The oracle requires implementing DECRYPT and ISPLAINTEXT as reversible quantum circuits. For block ciphers—process by blocks with ancillary qubits.

// Quantum circuit pseudocode (Q# style)
operation BruteForce(keyReg : Qubit[], ciphertext : String) : (Int, String) {
    // Apply H to all qubits for superposition
    ApplyToEach(H, keyReg);
    // Oracle: phase flip if ISPLAINTEXT(DECRYPT(keyReg, ciphertext)) == 0
    Oracle(keyReg, ciphertext);
    // Grover iterations
    for iter in 0 .. GroverIterations() - 1 {
        GroverDiffusion(keyReg);
        Oracle(keyReg, ciphertext);
    }
    // Measure
    let key = MeasureKey(keyReg);
    return (0, DECRYPT(key, ciphertext));
}

Quadratic speedup: O(√2^{LENGTH(key)}) instead of O(2^{LENGTH(key)}).

Key Takeaways

  • Classical vs.
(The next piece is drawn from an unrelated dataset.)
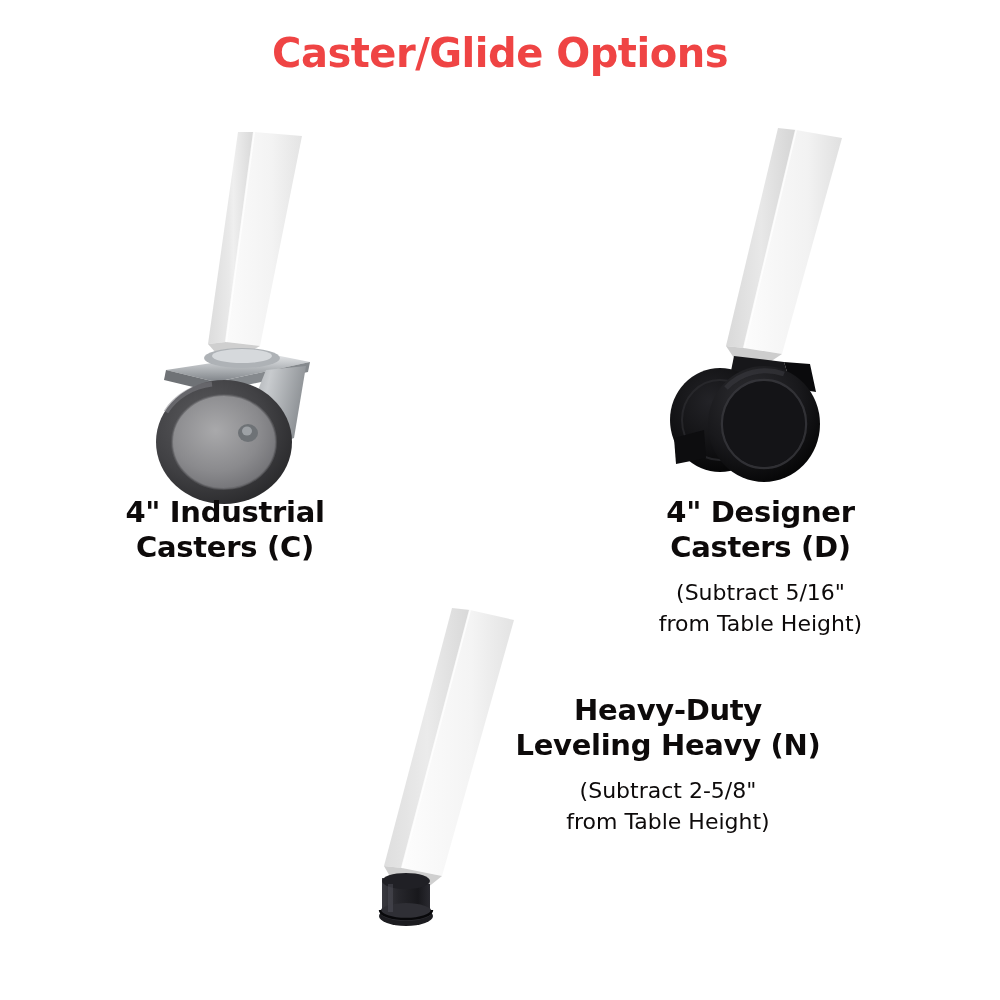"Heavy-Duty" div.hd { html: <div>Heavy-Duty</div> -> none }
Quantum: Brute-forcing a 128-bit key on a CPU—10^38 operations; on a quantum computer—10^19.
  • Success Condition: Plaintext redundancy (LENGTH - ENTROPY) > LENGTH(key)/2 for a practical attack.
  • Limitations: Noise in NISQ systems requires error correction; the DECRYPT oracle is complex for AES-like ciphers.
  • Post-Quantum Cryptography: Transition to lattice-based, hash-based schemes is essential.
  • Practice: Q# / Cirq simulators demonstrate on 20-bit keys.